Frente al dogmatismo moral: vive y deja vivir
Además de su intrínseco valor como obra de arte, una pintura es una fuente de información histórica. Resulta sorprendente tener que reivindicar eso hoy ante la opinión pública. La relevancia histórica y el valor artístico son aspectos tan sustanciales de cualquier manifestación artística (literaria, pictórica, escultórica, cinematográfica…), que solo por eso ya se justifican como objetos de interés y valor. Los “primitivos valencianos” del Museo de Bellas Artes de Valencia, el informalismo abstracto del grupo El Paso, los caprichos de Goya, o las brutales escenas bíblicas de Caravaggio no solo poseen valor estético y técnico, también expresan el universo creativo del artista y su contexto socio-cultural. Si en el arte humanista y barroco abundan los desnudos femeninos, en la anatomía y la escultura renacentista los desnudos son masculinos. La pintura religiosa medieval a menudo refleja un angustioso universo religioso. Y eso mismo sucede con las novelas de caballería o los documentos de archivo. Un acta notarial posee gran importancia histórica porque nos permite conocer la vida cotidiana, las propiedades, las herencias, y eso tiene interés al margen de que nuestra moralidad, nuestro sistema legal, o nuestros derechos civiles tengan poco que ver con los del tiempo que reflejan esos documentos. Un texto de cirugía en el que se explican las razones para extirpar el útero a una mujer histérica es una fuente histórica valiosa para conocer la realidad de nuestro pasado y las ideas de otra época sobre la enfermedad y el cuerpo femenino.
Estos ejemplos resumen algo tan elemental como la idea nuclear del historicismo: el presente se entiende desde la historia, y los acontecimientos de cada momento deben mirarse y entenderse desde su contexto social y cultural. Los hechos, las fuentes materiales, artísticas, literarias o científicas son datos que nos informan de las ideas y los valores de otro tiempo, y gracias a ellos podemos debatirlo, cuestionarlo y comprenderlo. Son una fuente imprescindible de conocimiento, y por ello tienen un valor intrínseco. Nada mejor que el arte y la historia para desvelar las ideas, las creencias, los valores, los modos de vida, y también las formas de poder y dominación. El arte es probablemente el mejor reflejo del poder hegemónico, y por eso mismo una fuente valiosa para analizarlo. Observemos las aristocráticas sociedades antiguas de corte patriarcal a través de la escultura ateniense, entendamos las opresivas formas de religiosidad medieval que expresan las escenas de muerte y crucifixión, comprendamos las formas de dominación del Antiguo Régimen que reflejan Velázquez o Goya, el totalitarismo soviético a través del realismo social o las grandes crisis sociales del período entreguerras que reflejan las vanguardias. ¿Debemos condenar hoy la mitología en nombre de la racionalidad científica? ¿La crueldad del dios patriarcal en nombre de los derechos humanos y la democracia? ¿Debemos censurar a Toulouse Lautrec por mostrarnos la realidad de la vida canalla en el Paris du fin de siècle?
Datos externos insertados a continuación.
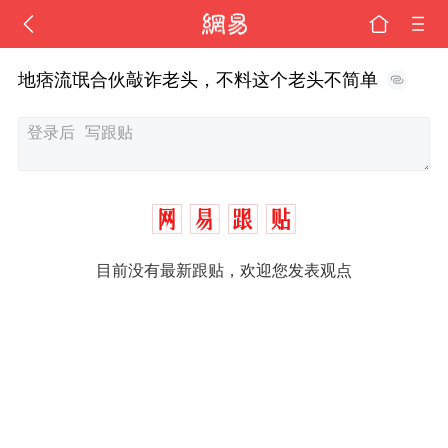
地痞流氓合伙敲诈老头，不料这个老头不简单
目前没有最新跟贴，欢迎您发表观点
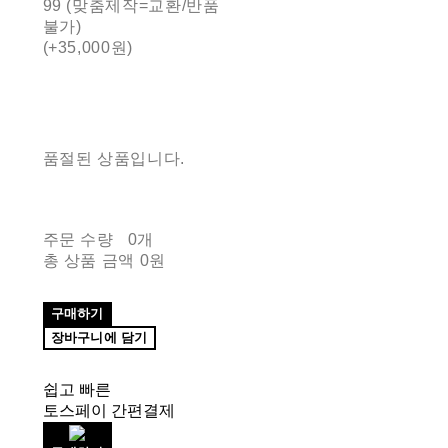
99 (맞춤제작=교환/반품
불가)
(+35,000원)
품절된 상품입니다.
주문 수량
0개
총 상품 금액
0원
구매하기
장바구니에 담기
쉽고 빠른
토스페이 간편결제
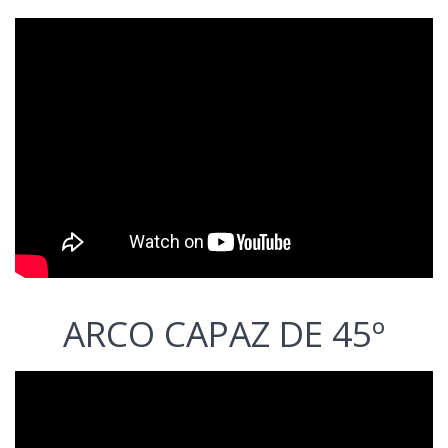
ARCO CAPAZ DE 45º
Además de reflejar cánones de belleza y formas originales de creación artística, cualquier objeto artístico es en sí mismo una fuente de conocimiento histórico, un tesoro que hay que cuidar y preservar precisamente porque ayuda a conocer, argumentar y debatir. Juzgar con ojos y valores del presente las fuentes del pasado (literarias, pictóricas, escultóricas, jurídicas, científicas…) denota una preocupante actitud presentista, ignorante y analfabeto. Si además de juzgar los hechos del pasado desde los valores del presente hay quien pasa a la acción y pretende, como los talibanes, destruir u ocultar nuestros templos del arte y la cultura, entonces ya entramos en formas peligrosas de censura y patología social.
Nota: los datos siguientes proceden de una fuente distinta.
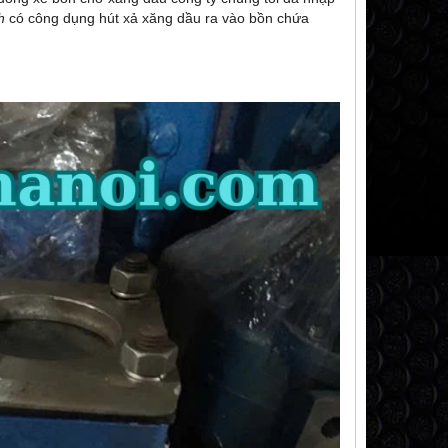
h
có công dụng hút xả xăng dầu ra vào bồn chứa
En definitiva cualquier forma de anacronismo bárbaro encierra un autoritarismo represivo. El presente no es la culminación de nada, sino un punto en el tránsito. Pronto alguien propondrá retirar Lolita, Justine o los libros de Bukowski -entre otros muchos- de las bibliotecas públicas. Y otros pedirán ocultar las pinturas de Altamira porque reflejan cómo los antiguos cazadores causaban sufrimiento a los animales. Mirar el pasado con ojos del presente es una exhibición impúdica de miopía intelectual. Frente a esta amenaza, hay que reivindicar el viejo aforismo que algunos atribuyen a Friedrich von Schiller: “vive y deja vivir”, que quiere decir, respeta y exige ser respetado.